Friday, July 13, 2007

Lucy

This week has hit me hard. Last month, a member of Knitter's review lost her beloved dog to cancer. And now she is facing the same agony with another furry child. Another blogster, CrazyAuntPurl, had to goodbye to her loved Roy.



I said "I love you" to my Lucy Girl for the last time in October 2005. Two years have passed and I found myself sobbing as I reading the story of Roy. Time has eased the acute pain of losing my precious friend but that dull ache remains in heart.


I discovered what hurts me. As much as she loved me, I could not save her. I could not prevent her from feeling the pains of aging. I could not keep her from slipping out of this world. If I could have given her anything, it might have been immortality. However, to be in this life without the the only person she ever loved would have been cruel. Logically, I know Lucy has a wonderful, love-filled, full life. Illogically, I feel that I failed her. And yet, I know I didn't.

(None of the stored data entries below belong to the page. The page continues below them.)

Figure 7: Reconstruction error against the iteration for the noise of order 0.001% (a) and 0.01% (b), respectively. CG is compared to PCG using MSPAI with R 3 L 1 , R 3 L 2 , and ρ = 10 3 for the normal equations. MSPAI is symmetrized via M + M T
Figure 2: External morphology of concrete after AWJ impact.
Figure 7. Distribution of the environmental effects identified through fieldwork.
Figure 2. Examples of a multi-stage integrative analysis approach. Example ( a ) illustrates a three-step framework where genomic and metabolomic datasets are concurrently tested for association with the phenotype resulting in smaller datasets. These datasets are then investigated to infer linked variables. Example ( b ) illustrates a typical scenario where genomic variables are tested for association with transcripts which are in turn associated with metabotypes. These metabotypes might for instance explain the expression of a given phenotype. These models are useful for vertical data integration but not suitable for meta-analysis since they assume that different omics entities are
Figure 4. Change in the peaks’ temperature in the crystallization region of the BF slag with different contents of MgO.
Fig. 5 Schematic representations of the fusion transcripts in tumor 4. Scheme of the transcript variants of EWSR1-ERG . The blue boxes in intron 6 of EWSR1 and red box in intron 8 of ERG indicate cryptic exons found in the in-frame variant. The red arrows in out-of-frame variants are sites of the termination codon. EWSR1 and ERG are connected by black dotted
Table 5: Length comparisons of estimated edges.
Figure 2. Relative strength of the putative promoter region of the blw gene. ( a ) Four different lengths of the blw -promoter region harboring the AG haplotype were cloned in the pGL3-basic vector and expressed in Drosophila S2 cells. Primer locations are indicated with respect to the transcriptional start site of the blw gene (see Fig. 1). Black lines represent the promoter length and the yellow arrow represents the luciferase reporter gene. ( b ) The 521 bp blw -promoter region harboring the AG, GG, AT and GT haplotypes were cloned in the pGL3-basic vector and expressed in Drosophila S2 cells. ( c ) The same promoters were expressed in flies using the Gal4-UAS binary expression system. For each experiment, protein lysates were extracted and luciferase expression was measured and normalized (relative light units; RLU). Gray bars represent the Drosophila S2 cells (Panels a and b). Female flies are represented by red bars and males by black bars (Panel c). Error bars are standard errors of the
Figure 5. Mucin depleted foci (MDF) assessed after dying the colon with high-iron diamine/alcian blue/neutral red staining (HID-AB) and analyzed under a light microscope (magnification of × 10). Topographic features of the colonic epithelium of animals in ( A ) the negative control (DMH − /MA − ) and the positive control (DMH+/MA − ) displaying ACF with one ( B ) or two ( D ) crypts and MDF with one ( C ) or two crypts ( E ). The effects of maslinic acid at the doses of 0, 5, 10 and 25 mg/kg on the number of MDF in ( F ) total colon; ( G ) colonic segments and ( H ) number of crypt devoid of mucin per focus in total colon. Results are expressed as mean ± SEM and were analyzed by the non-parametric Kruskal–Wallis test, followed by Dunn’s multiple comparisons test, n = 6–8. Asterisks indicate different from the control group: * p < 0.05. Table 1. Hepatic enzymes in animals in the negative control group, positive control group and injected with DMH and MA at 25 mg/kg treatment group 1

Like many other stories, Lucy loved me. From the time she was 6 weeks old, she was my unwavering companion. She lived with me while I had a roomate with her own cat. She kept me sane when I quit my job, moved to another city and became a full-time college student living alone. She, begrudgingly, accepted my husband and two stepkids. And yet, her devotion to me remained steadfast and true.


She made me laugh when she would drool, just a little, because she was so happy to see me. Even if I was only gone for a few hours. For 14 years, she would bring her little red playtoy (never replaced) to bed. She would start chirping somewhere in the dark and eventually she would make her way to the bed to lay beside my stomach. Only then, was I able to fall into a contented sleep.


She loved to lay in my lap. Or on my chest as we slept in the recliner. She never stopped kneading her special blanket. She would gently grab just a little in her mouth and knead herself into a deep kitty sleep. She would purr so happily when I buried my nose into her soft white chest fur. And I am so happy that for 14 years, I was able to experience that love from my green-eyed girl.